### Material shown:
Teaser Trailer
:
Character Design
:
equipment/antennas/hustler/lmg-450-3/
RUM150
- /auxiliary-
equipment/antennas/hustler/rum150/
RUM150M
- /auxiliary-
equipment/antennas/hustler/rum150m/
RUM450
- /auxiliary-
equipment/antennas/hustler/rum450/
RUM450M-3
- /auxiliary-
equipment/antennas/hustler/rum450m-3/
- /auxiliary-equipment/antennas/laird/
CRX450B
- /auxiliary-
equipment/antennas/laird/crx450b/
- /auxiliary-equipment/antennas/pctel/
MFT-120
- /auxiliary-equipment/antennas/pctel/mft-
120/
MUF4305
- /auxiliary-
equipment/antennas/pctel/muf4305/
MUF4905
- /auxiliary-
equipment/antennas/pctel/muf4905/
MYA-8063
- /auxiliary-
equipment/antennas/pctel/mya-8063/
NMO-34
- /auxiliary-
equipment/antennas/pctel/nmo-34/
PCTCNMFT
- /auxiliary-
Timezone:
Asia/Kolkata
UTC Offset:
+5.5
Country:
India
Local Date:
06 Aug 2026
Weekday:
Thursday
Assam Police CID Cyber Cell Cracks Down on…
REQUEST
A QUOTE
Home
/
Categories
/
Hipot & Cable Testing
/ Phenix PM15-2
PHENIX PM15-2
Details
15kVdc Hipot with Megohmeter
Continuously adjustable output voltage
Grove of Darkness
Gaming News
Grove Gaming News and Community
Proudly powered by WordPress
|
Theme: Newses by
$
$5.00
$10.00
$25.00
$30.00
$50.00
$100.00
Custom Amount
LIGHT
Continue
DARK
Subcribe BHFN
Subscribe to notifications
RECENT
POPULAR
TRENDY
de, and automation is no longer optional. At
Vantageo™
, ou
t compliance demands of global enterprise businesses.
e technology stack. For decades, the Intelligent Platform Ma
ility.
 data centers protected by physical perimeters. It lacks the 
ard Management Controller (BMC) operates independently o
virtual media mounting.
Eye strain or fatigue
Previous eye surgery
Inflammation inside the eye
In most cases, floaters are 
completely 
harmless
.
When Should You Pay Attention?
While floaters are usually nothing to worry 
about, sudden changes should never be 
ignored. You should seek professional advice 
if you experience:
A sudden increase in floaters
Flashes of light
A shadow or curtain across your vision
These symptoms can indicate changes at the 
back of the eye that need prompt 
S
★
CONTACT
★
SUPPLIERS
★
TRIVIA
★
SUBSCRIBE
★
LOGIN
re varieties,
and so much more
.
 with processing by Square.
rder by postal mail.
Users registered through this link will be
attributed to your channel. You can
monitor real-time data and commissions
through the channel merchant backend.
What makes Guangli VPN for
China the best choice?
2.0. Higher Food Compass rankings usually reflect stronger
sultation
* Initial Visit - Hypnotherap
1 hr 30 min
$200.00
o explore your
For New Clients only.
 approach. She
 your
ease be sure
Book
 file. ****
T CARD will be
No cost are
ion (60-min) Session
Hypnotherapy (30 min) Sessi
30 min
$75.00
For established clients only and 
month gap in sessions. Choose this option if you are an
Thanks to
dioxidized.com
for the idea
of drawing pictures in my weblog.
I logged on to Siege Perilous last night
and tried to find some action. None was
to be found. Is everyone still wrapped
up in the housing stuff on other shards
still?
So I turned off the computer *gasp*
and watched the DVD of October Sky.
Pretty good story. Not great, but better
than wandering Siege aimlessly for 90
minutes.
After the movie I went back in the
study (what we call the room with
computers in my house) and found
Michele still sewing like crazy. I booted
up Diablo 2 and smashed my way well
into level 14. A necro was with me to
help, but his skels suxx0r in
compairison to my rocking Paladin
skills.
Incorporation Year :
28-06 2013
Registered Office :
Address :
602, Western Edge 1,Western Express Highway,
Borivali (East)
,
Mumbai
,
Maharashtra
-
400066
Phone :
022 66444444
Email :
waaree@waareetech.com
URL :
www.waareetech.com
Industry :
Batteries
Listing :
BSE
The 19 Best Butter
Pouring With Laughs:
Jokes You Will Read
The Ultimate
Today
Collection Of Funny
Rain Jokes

### Your objective:
Output every line of text across all the records as a numbered list, omitting any blank lines.

### Task solution:
1. Teaser Trailer
2. :
3. Character Design
4. :
5. equipment/antennas/hustler/lmg-450-3/
6. RUM150
7. - /auxiliary-
8. equipment/antennas/hustler/rum150/
9. RUM150M
10. - /auxiliary-
11. equipment/antennas/hustler/rum150m/
12. RUM450
13. - /auxiliary-
14. equipment/antennas/hustler/rum450/
15. RUM450M-3
16. - /auxiliary-
17. equipment/antennas/hustler/rum450m-3/
18. - /auxiliary-equipment/antennas/laird/
19. CRX450B
20. - /auxiliary-
21. equipment/antennas/laird/crx450b/
22. - /auxiliary-equipment/antennas/pctel/
23. MFT-120
24. - /auxiliary-equipment/antennas/pctel/mft-
25. 120/
26. MUF4305
27. - /auxiliary-
28. equipment/antennas/pctel/muf4305/
29. MUF4905
30. - /auxiliary-
31. equipment/antennas/pctel/muf4905/
32. MYA-8063
33. - /auxiliary-
34. equipment/antennas/pctel/mya-8063/
35. NMO-34
36. - /auxiliary-
37. equipment/antennas/pctel/nmo-34/
38. PCTCNMFT
39. - /auxiliary-
40. Timezone:
41. Asia/Kolkata
42. UTC Offset:
43. +5.5
44. Country:
45. India
46. Local Date:
47. 06 Aug 2026
48. Weekday:
49. Thursday
50. Assam Police CID Cyber Cell Cracks Down on…
51. REQUEST
52. A QUOTE
53. Home
54. /
55. Categories
56. /
57. Hipot & Cable Testing
58. / Phenix PM15-2
59. PHENIX PM15-2
60. Details
61. 15kVdc Hipot with Megohmeter
62. Continuously adjustable output voltage
63. Grove of Darkness
64. Gaming News
65. Grove Gaming News and Community
66. Proudly powered by WordPress
67. |
68. Theme: Newses by
69. $
70. $5.00
71. $10.00
72. $25.00
73. $30.00
74. $50.00
75. $100.00
76. Custom Amount
77. LIGHT
78. Continue
79. DARK
80. Subcribe BHFN
81. Subscribe to notifications
82. RECENT
83. POPULAR
84. TRENDY
85. de, and automation is no longer optional. At
86. Vantageo™
87. , ou
88. t compliance demands of global enterprise businesses.
89. e technology stack. For decades, the Intelligent Platform Ma
90. ility.
91.  data centers protected by physical perimeters. It lacks the 
92. ard Management Controller (BMC) operates independently o
93. virtual media mounting.
94. Eye strain or fatigue
95. Previous eye surgery
96. Inflammation inside the eye
97. In most cases, floaters are 
98. completely 
99. harmless
100. .
101. When Should You Pay Attention?
102. While floaters are usually nothing to worry 
103. about, sudden changes should never be 
104. ignored. You should seek professional advice 
105. if you experience:
106. A sudden increase in floaters
107. Flashes of light
108. A shadow or curtain across your vision
109. These symptoms can indicate changes at the 
110. back of the eye that need prompt 
111. S
112. ★
113. CONTACT
114. ★
115. SUPPLIERS
116. ★
117. TRIVIA
118. ★
119. SUBSCRIBE
120. ★
121. LOGIN
122. re varieties,
123. and so much more
124. .
125.  with processing by Square.
126. rder by postal mail.
127. Users registered through this link will be
128. attributed to your channel. You can
129. monitor real-time data and commissions
130. through the channel merchant backend.
131. What makes Guangli VPN for
132. China the best choice?
133. 2.0. Higher Food Compass rankings usually reflect stronger
134. sultation
135. * Initial Visit - Hypnotherap
136. 1 hr 30 min
137. $200.00
138. o explore your
139. For New Clients only.
140.  approach. She
141.  your
142. ease be sure
143. Book
144.  file. ****
145. T CARD will be
146. No cost are
147. ion (60-min) Session
148. Hypnotherapy (30 min) Sessi
149. 30 min
150. $75.00
151. For established clients only and 
152. month gap in sessions. Choose this option if you are an
153. Thanks to
154. dioxidized.com
155. for the idea
156. of drawing pictures in my weblog.
157. I logged on to Siege Perilous last night
158. and tried to find some action. None was
159. to be found. Is everyone still wrapped
160. up in the housing stuff on other shards
161. still?
162. So I turned off the computer *gasp*
163. and watched the DVD of October Sky.
164. Pretty good story. Not great, but better
165. than wandering Siege aimlessly for 90
166. minutes.
167. After the movie I went back in the
168. study (what we call the room with
169. computers in my house) and found
170. Michele still sewing like crazy. I booted
171. up Diablo 2 and smashed my way well
172. into level 14. A necro was with me to
173. help, but his skels suxx0r in
174. compairison to my rocking Paladin
175. skills.
176. Incorporation Year :
177. 28-06 2013
178. Registered Office :
179. Address :
180. 602, Western Edge 1,Western Express Highway,
181. Borivali (East)
182. ,
183. Mumbai
184. ,
185. Maharashtra
186. -
187. 400066
188. Phone :
189. 022 66444444
190. Email :
191. waaree@waareetech.com
192. URL :
193. www.waareetech.com
194. Industry :
195. Batteries
196. Listing :
197. BSE
198. The 19 Best Butter
199. Pouring With Laughs:
200. Jokes You Will Read
201. The Ultimate
202. Today
203. Collection Of Funny
204. Rain Jokes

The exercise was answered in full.